You've read me wrong. Your reasoning would have me say you don't think there's anything wrong with murder because you don't like regulation.
I disagree with some government regulations in areas I have absolutely no personal involvement in.
I don't think possession or use of marijuana should be illegal, but I never touch the stuff. I don't think radio or television content should be regulated at all, though I don't work in the entertainment industry. (There are "anti-siphoning" laws regulating the pay TV industry here, for example, which prevent pay TV operators from acquiring broadcast rights to certain "significant" events - mainly sporting events such as football grand finals - without making the broadcast available to free-to-air broadcasters as well, which is just stupid. If you want to watch the game, buy a ticket and go to the ground, subscribe to the pay TV service, or go to a pub and watch it on their big screen.) I think censoring films and magazines is a waste of government money, but (apart from going to maybe as many films as you can count on a hand in a year) I have no vested interest in that industry either. And there are laws that don't benefit me, but I agree that their overall benefit is worth the personal inconvenience to me.

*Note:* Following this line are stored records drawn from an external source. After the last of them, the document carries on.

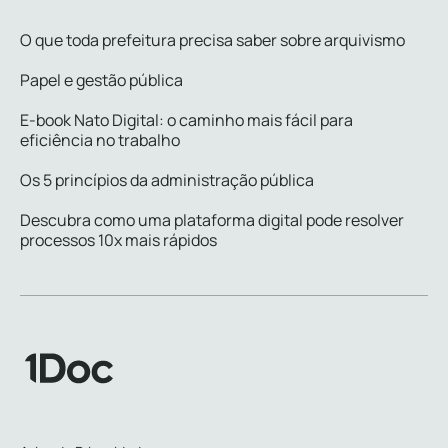
O que toda prefeitura precisa saber sobre arquivismo
Papel e gestão pública
E-book Nato Digital: o caminho mais fácil para
eficiência no trabalho
Os 5 princípios da administração pública
Descubra como uma plataforma digital pode resolver
processos 10x mais rápidos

Copyright, for example.
You're against regulation in general, while I'm against regulation when I think the rights it restricts are more important than the benefits it provides.
If I buy a car from you and a bank lends me money, and that bank's shoddy security leads to someone adopting my identity and ruining my credit rating, not only am I not at fault, I'm not even particularly ignorant - I'm one of the best educated people on the planet with respect to computer security - but there is NOTHING I could do to prevent this problem. Government regulation, according to big government types, is the answer.

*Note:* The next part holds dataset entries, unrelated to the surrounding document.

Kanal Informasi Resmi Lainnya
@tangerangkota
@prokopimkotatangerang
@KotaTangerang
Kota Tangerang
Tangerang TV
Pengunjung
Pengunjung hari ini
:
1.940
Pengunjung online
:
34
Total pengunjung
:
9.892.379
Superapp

In the scenario you describe, you would hold the bank responsible for their negligence, since it was their blunder that damaged your credit rating. I'm talking about the bank giving out loans to people who can't repay them, and the bank losing a lot of money as a result. That's their fault for poor business practices, and I don't believe the government should make it more difficult for all banks to provide loans because this one bank is run incompetently.
Then the question is, what happens to the people with deposits in the bank if it goes broke? I think government regulation is useful here if it's necessary to protect the economy, A sound financial system is vital to trade. Having banks collapse becomes bad news for everyone, whether or not they had the knowledge and opportunity to bank elsewhere.